# 2. Making dataset

- `Dataset` is central for machine learning model
- `aml` offers `BaseDataset`
- Below are subclasses of `BaseDataset` 

## 2.1. InMemoryDataset

- Hold all data in memory, therefore the fastest
- Not appropriate if the size of dataset is very big
- Only requires iterable of data (ex. list of data, datapipe, ...)
- Can be saved to disk and loaded

In [2]:
from aml.data.datapipes import ASEFileReader, AtomsGraphParser, NeighborListBuilder
from torchdata.datapipes.iter import IterableWrapper

# Import InMemoryDataset
from aml.data.dataset import InMemoryDataset

def make_dp(src, neighbor_cutoff):
    if isinstance(src, str):
        src = [src]
    dp = IterableWrapper(src)
    dp = ASEFileReader(dp)
    dp = AtomsGraphParser(dp)
    dp = NeighborListBuilder(dp, neighbor_cutoff)
    return dp

dp = make_dp(["data/molecules_1.xyz", "data/molecules_2.xyz"], 5.0)
in_memory_dataset = InMemoryDataset(dp)
in_memory_dataset

InMemoryDataset(7)

In [3]:
in_memory_dataset.save("dataset.pt")
in_memory_dataset_2 = InMemoryDataset.load("dataset.pt")
in_memory_dataset_2

InMemoryDataset(7)

## 2.2. ASEDataset

- Kind of(=subclass of) `InMemoryDataset`
- Read the files using `ASE` and create `InMemoryDataset`
- Builds neighborlist at the time of dataset creation

In [4]:
from aml.data.dataset import ASEDataset

ase_dataset = ASEDataset(
    data_source=["data/molecules_1.xyz", "data/molecules_2.xyz"],
    index=[":", ":"],
    neighborlist_cutoff=5.0,
    neighborlist_backend="ase",
    progress_bar=True,
)
ase_dataset

7it [00:00, 237.50it/s]


ASEDataset(7)

## 2.3. LMDBDataset

- Reads `lmdb` database from file
- Fast and memory-effective
- Can be created using `dataest.write_lmdb` or `aml.data.utils.write_lmdb_dataset`

In [5]:
import os
from aml.data.utils import write_lmdb_dataset

files_for_cleanup = [
    "lmdb_dataset.lmdb",
    "lmdb_dataset.lmdb-lock",
    "lmdb_dataset_2.lmdb",
    "lmdb_dataset_2.lmdb-lock",
]
# Cleanup
for file in files_for_cleanup:
    if os.path.isfile(file):
        os.remove(file)

# using write_lmdb_dataset
write_lmdb_dataset(
    dp,
    "lmdb_dataset.lmdb",
    compress=True,
    metadata={"description": "created using write_lmdb_dataset"}, # optional
)

(Stored data entries)
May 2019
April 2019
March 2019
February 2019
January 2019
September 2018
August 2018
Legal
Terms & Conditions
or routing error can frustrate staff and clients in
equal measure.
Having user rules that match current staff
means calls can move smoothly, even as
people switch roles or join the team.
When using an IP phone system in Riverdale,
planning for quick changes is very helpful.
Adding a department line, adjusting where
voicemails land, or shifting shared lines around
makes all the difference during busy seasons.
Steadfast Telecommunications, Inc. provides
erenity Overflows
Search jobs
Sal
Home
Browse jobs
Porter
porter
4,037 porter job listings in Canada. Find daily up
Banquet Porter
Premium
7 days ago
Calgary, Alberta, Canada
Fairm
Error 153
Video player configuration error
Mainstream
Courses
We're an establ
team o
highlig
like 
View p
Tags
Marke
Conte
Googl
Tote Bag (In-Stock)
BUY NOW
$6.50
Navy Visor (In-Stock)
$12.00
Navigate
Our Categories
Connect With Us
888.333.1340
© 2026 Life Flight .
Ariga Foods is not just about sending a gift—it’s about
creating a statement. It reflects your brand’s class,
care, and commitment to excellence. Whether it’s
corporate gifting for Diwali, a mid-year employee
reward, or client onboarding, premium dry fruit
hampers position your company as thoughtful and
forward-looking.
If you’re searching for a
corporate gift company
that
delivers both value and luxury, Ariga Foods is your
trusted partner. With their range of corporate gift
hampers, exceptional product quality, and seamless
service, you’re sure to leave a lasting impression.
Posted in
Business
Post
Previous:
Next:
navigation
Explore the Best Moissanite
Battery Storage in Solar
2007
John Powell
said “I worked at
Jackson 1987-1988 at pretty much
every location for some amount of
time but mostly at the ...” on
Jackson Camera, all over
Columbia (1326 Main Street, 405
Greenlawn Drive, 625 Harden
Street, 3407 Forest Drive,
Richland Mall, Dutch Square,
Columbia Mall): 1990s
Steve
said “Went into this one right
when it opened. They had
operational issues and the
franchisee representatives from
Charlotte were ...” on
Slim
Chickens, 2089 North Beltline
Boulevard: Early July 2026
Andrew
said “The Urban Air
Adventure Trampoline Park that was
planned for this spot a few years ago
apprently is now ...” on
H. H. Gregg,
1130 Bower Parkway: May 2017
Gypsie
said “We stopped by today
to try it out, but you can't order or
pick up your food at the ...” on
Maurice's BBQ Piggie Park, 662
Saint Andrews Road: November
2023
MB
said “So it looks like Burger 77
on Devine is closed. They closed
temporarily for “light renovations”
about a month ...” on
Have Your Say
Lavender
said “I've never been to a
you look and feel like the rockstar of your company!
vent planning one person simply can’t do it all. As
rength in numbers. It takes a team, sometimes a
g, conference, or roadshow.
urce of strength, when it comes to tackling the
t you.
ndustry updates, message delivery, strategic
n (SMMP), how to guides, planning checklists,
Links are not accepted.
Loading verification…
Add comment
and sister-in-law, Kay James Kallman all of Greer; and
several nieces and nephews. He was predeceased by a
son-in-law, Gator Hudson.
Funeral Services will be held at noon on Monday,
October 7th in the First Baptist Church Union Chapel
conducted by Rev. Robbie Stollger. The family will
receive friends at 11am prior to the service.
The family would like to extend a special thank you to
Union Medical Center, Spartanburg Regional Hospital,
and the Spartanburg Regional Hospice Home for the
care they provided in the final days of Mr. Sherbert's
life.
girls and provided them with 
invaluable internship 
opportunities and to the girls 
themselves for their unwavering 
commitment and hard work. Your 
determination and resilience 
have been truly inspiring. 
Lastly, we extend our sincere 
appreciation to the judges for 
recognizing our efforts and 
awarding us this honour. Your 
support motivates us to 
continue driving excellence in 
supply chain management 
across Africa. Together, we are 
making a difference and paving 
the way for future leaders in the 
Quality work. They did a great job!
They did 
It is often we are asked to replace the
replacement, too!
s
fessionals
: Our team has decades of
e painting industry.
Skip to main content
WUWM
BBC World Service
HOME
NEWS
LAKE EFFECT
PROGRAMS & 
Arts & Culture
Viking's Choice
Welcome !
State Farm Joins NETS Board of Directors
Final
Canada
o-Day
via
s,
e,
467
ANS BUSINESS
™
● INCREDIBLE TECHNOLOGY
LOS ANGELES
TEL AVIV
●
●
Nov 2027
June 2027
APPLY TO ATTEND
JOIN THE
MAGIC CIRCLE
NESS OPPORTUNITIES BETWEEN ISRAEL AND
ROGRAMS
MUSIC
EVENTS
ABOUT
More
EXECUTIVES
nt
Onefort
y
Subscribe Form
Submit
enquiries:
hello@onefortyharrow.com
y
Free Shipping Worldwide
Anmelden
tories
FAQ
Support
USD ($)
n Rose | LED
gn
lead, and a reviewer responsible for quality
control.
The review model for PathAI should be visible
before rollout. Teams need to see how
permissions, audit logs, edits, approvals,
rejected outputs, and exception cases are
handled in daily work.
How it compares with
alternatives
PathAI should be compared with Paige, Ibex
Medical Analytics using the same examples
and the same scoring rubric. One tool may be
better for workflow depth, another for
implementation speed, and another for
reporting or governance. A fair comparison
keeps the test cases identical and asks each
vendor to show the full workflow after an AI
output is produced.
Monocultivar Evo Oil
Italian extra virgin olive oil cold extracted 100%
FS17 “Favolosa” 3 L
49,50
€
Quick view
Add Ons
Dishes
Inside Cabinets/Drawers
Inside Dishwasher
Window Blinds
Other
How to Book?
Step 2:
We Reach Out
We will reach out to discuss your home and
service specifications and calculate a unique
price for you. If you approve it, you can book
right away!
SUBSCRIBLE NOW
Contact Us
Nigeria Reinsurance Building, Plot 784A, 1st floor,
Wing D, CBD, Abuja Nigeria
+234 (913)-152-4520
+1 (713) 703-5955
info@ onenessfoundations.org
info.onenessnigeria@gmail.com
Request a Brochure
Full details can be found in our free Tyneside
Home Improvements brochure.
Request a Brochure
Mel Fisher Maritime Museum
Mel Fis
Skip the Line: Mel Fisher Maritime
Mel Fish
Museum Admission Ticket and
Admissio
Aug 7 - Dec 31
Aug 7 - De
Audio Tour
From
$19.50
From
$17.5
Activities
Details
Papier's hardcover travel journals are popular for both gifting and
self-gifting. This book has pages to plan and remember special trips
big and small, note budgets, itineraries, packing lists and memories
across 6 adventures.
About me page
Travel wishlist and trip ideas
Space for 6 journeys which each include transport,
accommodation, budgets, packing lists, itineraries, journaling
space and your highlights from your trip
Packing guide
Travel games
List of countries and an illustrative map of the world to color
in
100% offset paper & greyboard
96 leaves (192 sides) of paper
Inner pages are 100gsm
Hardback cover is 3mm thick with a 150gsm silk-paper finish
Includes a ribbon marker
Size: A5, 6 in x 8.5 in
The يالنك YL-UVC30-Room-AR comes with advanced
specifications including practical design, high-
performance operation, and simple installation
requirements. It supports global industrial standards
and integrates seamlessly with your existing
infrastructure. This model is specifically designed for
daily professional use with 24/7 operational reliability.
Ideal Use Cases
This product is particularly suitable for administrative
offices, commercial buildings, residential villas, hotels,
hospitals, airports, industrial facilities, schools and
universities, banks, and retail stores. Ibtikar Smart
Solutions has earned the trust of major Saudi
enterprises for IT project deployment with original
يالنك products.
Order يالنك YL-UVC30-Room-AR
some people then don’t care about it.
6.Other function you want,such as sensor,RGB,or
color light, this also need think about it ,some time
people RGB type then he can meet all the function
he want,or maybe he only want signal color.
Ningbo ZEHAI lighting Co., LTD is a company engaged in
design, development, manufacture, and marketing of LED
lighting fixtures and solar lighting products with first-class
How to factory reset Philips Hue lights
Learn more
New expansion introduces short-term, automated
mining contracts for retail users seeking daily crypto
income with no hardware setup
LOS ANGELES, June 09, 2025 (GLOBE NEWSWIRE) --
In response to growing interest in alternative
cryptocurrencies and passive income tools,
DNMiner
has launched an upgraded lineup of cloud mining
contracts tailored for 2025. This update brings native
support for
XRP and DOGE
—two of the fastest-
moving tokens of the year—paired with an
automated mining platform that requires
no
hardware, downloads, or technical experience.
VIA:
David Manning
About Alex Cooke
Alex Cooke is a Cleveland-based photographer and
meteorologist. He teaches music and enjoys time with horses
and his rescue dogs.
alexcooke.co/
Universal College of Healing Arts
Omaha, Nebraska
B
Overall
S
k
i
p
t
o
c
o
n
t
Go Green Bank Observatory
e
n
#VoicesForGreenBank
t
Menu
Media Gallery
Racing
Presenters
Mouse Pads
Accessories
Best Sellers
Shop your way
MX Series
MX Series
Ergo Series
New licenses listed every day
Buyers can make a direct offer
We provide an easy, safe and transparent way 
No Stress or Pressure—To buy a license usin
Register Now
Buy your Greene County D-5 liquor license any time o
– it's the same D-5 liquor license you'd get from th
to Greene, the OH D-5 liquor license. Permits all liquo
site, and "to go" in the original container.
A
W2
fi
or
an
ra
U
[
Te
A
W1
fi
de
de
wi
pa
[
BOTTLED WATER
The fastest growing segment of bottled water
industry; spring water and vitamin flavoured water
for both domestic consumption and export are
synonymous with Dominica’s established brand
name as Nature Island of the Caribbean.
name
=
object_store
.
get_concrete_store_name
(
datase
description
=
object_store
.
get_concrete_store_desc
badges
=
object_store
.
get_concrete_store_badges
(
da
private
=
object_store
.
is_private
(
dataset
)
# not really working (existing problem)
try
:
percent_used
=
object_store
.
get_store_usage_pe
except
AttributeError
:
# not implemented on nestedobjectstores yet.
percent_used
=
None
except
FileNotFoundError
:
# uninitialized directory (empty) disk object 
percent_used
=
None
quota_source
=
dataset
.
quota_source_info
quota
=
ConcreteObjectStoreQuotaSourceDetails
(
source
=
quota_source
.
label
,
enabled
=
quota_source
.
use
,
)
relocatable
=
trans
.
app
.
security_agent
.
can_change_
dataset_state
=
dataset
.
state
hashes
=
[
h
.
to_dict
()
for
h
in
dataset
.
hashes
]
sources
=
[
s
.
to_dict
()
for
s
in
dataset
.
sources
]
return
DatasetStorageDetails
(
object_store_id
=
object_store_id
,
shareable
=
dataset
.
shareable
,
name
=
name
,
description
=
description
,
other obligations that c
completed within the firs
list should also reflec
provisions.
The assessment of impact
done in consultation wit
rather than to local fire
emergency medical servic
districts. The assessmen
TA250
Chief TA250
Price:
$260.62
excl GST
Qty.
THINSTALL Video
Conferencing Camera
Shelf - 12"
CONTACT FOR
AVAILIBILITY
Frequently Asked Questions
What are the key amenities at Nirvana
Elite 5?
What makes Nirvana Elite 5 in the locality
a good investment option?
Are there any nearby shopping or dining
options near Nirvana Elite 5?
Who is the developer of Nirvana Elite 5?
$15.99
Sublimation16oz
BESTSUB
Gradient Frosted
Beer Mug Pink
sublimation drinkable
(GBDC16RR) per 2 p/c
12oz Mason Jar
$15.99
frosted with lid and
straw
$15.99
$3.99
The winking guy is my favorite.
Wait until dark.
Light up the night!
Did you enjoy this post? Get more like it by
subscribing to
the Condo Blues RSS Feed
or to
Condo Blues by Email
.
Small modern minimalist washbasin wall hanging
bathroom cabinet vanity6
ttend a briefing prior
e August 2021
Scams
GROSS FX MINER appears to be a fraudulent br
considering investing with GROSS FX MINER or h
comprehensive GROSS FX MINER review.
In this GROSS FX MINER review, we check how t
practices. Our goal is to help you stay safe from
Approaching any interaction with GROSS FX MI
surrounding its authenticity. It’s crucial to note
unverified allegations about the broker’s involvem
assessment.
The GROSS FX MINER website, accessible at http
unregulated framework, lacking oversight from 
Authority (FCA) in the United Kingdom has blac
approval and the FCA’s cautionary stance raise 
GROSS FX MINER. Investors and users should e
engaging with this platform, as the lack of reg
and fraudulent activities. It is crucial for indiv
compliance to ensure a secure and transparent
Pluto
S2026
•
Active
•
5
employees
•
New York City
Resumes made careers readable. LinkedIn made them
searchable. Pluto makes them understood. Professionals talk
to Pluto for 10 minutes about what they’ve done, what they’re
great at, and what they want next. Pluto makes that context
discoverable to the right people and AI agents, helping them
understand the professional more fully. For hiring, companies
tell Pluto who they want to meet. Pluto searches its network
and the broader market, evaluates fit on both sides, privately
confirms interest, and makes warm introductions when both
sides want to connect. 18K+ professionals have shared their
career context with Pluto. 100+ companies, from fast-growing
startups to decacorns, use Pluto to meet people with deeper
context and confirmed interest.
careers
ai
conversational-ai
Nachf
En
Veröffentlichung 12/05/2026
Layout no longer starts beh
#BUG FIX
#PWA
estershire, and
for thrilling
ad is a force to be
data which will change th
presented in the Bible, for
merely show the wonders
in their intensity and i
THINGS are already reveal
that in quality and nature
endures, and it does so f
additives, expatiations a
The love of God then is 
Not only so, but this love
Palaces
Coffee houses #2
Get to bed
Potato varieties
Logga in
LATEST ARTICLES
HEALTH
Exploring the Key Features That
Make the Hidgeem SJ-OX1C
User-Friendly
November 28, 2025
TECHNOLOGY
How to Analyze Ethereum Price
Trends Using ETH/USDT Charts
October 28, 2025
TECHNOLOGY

# Tasks for this exercise:
• a. For the dataset tutorial, decide whether each statement agrees with it: (i) `InMemoryDataset` is not appropriate when the dataset is very big; (ii) `ASEDataset` builds the neighbor list after the dataset has been created; (iii) `ASEDataset` is a subclass of `InMemoryDataset`. Answer yes or no for each and quote the words of the tutorial that settle it.
• b. Resume the dataset tutorial right after its final `write_lmdb_dataset(...)` call, keeping its notebook format.
The records are material separate from the dataset tutorial.

# Answers in order:
• a.
(i) Yes: "Not appropriate if the size of dataset is very big"
(ii) No: "Builds neighborlist at the time of dataset creation"
(iii) Yes: "Kind of(=subclass of) `InMemoryDataset`"

• b.
# using dataset.write_lmdb
ase_dataset.write_lmdb("lmdb_dataset_2.lmdb", compress=True)

100%|███████████████████████████████████████████████████████████████████████████████████████████████████████| 7/7 [00:00<00:00, 1444.46it/s]


In [6]:
from aml.data.dataset import LMDBDataset

lmdb_dataset = LMDBDataset("lmdb_dataset.lmdb")
lmdb_dataset

LMDBDataset(7)

### 2.4 How to use datasets

In [7]:
import torch
# Accessing by single index
data = lmdb_dataset[0]
print(data)

AtomsGraph(n_atoms=[1], elems=[3], pos=[3, 3], cell=[1, 3, 3], batch=[3], edge_index=[2, 6], edge_shift=[6, 3])


In [8]:
# Accessing by tensor index to create subset
idx = torch.tensor([0, 3, 4])
subset = lmdb_dataset[idx]
print(subset)

LMDBDataset(3)


In [9]:
# Methods for creating subsets
subset = lmdb_dataset.subset(0.5) # 0.5 is fraction
print(subset)

dataset_1, dataset_2 = lmdb_dataset.split(0.7)
print(dataset_1, dataset_2)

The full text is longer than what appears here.